### QUOTED PASSAGE
<<<<

Across all 20 measured long-string shapes the packed-u64 path is
1.06x-1.19x faster than PR #6748's inline path, with a single 1.00x
outlier in the 1.2M × 2048 sum case. This is the "missing benefit"
the comparator-closure / IndexHash dispatch was hiding.

Short-string shapes (avg < 16 bytes per row) — TPC-H Q1 included —
fall through to the existing generic hash path on raw strings and
behave identically to main. An earlier revision of this PR did not
gate the packed-u64 path and CodSpeed flagged a -11.22% regression on
test_tpch_sql[1-in-memory-10]; the gate added in ee0657c
restores that workload to baseline.

Reproduction:
cargo test -p daft-recordbatch --release -- bench_packed_u64_two_strings --nocapture --ignored --test-threads=1

Test plan

  • 5 new test_inline_packed_u64_* cases comparing inline output to
    the fallback path:
    • Utf8 × Utf8, no nulls.
    • Utf8 × Utf8, nulls in both columns.
    • Binary × Binary.
    • Utf8 × Binary.
    • Short-string CHAR(1) shape (TPC-H Q1) — exercises the gate's
      skip branch (routes through generic hash path).
  • All existing inline_agg tests still pass (48 total, 0 failures).
  • New bench_packed_u64_two_strings benchmark exercises the path
    end-to-end at scale across the count/sum/min/max/count+sum matrix.

Related issues

Part of #6585 (deeper specialization of Item 3, on top of PR #6748).

BABTUNA and others added 8 commits April 23, 2026 14:46
…tion

For multi-column groupbys containing Utf8/Binary columns, replace
variable-width string columns with dense u32 symbol IDs before
hashing and comparison. This avoids repeatedly hashing and comparing
string bytes during the probe phase.

>>>>

### EXCERPTED DATA

<<<<

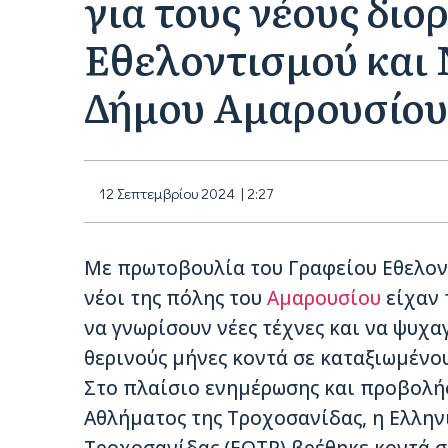
για τους νέους διο
Εθελοντισμού και 
Δήμου Αμαρουσίου
12 Σεπτεμβρίου 2024 | 2:27
Με πρωτοβουλία του Γραφείου Εθελοντ
νέοι της πόλης του
Αμαρουσίου
είχαν 
να γνωρίσουν νέες τέχνες και να ψυχα
θερινούς μήνες κοντά σε καταξιωμένου
Στο πλαίσιο ενημέρωσης και προβολή
Αθλήματος της Τροχοσανίδας, η Ελλη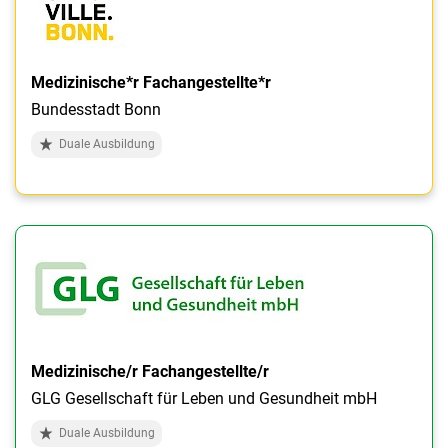
Medizinische*r Fachangestellte*r
Bundesstadt Bonn
Duale Ausbildung
Medizinische/r Fachangestellte/r
GLG Gesellschaft für Leben und Gesundheit mbH
Duale Ausbildung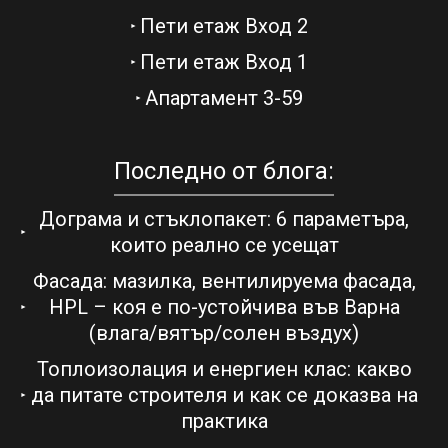
Пети етаж Вход 2
Пети етаж Вход 1
Апартамент 3-59
Последно от блога:
Дограма и стъклопакет: 6 параметъра,
които реално се усещат
Фасада: мазилка, вентилируема фасада,
HPL – коя е по-устойчива във Варна
(влага/вятър/солен въздух)
Топлоизолация и енергиен клас: какво
да питате строителя и как се доказва на
практика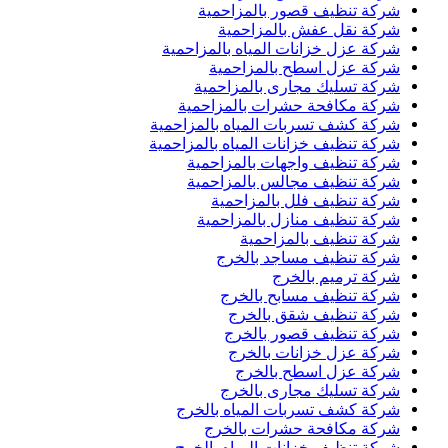
شركة تنظيف قصور بالمزاحمية
شركة نقل عفش بالمزاحمية
شركة عزل خزانات المياه بالمزاحمية
شركة عزل اسطح بالمزاحمية
شركة تسليك مجارى بالمزاحمية
شركة مكافحة حشرات بالمزاحمية
شركة كشف تسربات المياه بالمزاحمية
شركة تنظيف خزانات المياه بالمزاحمية
شركة تنظيف واجهات بالمزاحمية
شركة تنظيف مجالس بالمزاحمية
شركة تنظيف فلل بالمزاحمية
شركة تنظيف منازل بالمزاحمية
شركة تنظيف بالمزاحمية
شركة تنظيف مساجد بالخرج
شركة ترميم بالخرج
شركة تنظيف مسابح بالخرج
شركة تنظيف شقق بالخرج
شركة تنظيف قصور بالخرج
شركة عزل خزانات بالخرج
شركة عزل اسطح بالخرج
شركة تسليك مجارى بالخرج
شركة كشف تسربات المياه بالخرج
شركة مكافحة حشرات بالخرج
شركة تنظيف خزانات المياه بالخرج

>>>>

### TASK REQUIREMENTS
Write the next part of the pull request description about the packed-u64 path for string groupbys, starting right after its final sentence.

### TASK OUTPUT
# Conflicts:
#	src/daft-recordbatch/src/ops/inline_agg.rs
For multi-column groupbys with very short string keys (e.g. CHAR(1) in
TPC-H Q1), replacing variable-width strings with u32 symbol IDs adds
an extra pass without saving meaningful hash/compare work, producing
a measurable CodSpeed regression on Q1.

Add a heuristic that skips symbolization unless avg live string
bytes/row meets MIN_AVG_STRING_BYTES_PER_ROW (16). When skipped,
agg_symbolized_path returns None and grouping falls through to the
existing agg_generic_hash_path. Above the threshold the symbolized
path runs unchanged.

Tests:
- multi-col int-only (no string col -> skip path)
- multi-col long strings (above gate -> active symbolized path)
- multi-col short strings (below gate -> skip path; TPC-H Q1 shape)
…grouping

## Summary

Extends Item 3 of Eventual-Inc#6585 (and builds on PR Eventual-Inc#6748). For the
two-string-column groupby shape, this change packs the two `u32`
symbol IDs produced by `symbolize_column` into a single `u64` key and
groups against a typed `FnvHashMap<u64, u32>` in a tight integer loop
— no per-row comparator closure, no `IndexHash`, no dynamic-typed
`Series` equality dispatch.

PR Eventual-Inc#6748 already symbolizes Utf8/Binary group-by columns, but the
symbolized columns are still fed into the generic multi-column hash
path (`agg_generic_hash_path`), which keeps the comparator-closure
overhead. This PR captures the remaining benefit by routing the
two-string-column shape — including the TPC-H Q1 `l_returnflag` /
`l_linestatus` pattern — through a dedicated typed map. Grouping
semantics and final query results are unchanged.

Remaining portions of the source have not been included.